LOVE STORY Casa, da quattro anni, è anche Courmayeur, diventato centro federale e Tallahassee, città della Florida da dove arriva Anthony Lobello, ex collega italostatunitense, suo marito dal maggio 2014 con matrimonio su una spiaggia del lago di Como. «Tra noi – ammette – c’era sempre stato qualcosa, ma mai era decollato. Fino a che un pomeriggio, dal nulla, dopo sei mesi di silenzio, s’è presentato a Courma con le valigie in mano. Dormivo, mi ha svegliata la mia compagna e amica Elena Viviani: “Sono qui per te” mi ha detto. Ero sentimentalmente impegnata, lui forse anche. E’ finita come sapete». I due sono inseparabili. Arianna, in suo onore, prima di partire, s’è fatta fare un quarto tatuaggio: «All’interno del braccio sinistro – spiega – è un insieme di onde e di montagne. Ci rappresentano per la provenienza e per la storia che abbiano alle spalle: agli inizi burrascosa, ora stabile e forte». Gli altri? Una gigantesca manta sulla schiena, un’orca e un’aquila su un fianco, uno squalo martello su un piede. «I tatuaggi devono essere in numero dispari – aggiunge – presto ne servirà un altro». Il futuro, in generale, è un’incognita. Sebbene non sia affatto detto che decida si smettere. Prima, però, meglio rimanere concentrati sulla 4a Olimpiade della carriera.

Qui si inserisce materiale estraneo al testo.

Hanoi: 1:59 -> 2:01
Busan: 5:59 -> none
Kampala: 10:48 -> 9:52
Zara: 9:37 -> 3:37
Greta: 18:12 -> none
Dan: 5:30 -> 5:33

BAR DAKOTA Tutto, adesso, è pronto per un altro show. Arianna, per qualche ora o qualche giorno, farà diventare lo short track, sport di nicchia se ce n’è uno, disciplina popolare. Dopo la cerimonia («Sì – ammette –, sono emozionata, come dal giorno in cui il presidente Mattarella mi ha consegnato la bandiera: in pista so cosa aspettarmi, in questo caso no»), l’attendono quattro gare e altrettanti possibili podi. Con quella tecnica di partenza tutta sua, eredità delle rotelle e quella pattinata tecnicamente sopraffina. Già domani la batteria dei 500 e la determinante semifinale della staffetta contro Cina, Olanda e Giappone (le prime due alla finale a quattro). «Quelli del mio Fan Club – racconta – hanno installato dei mega schermi nelle scuole medie di Berbenno, tutti gli altri mi seguiranno dal Bar Dakota, tradizionale ritrovo». «Whoop whoop», Ary: l’Italia ti aspetta.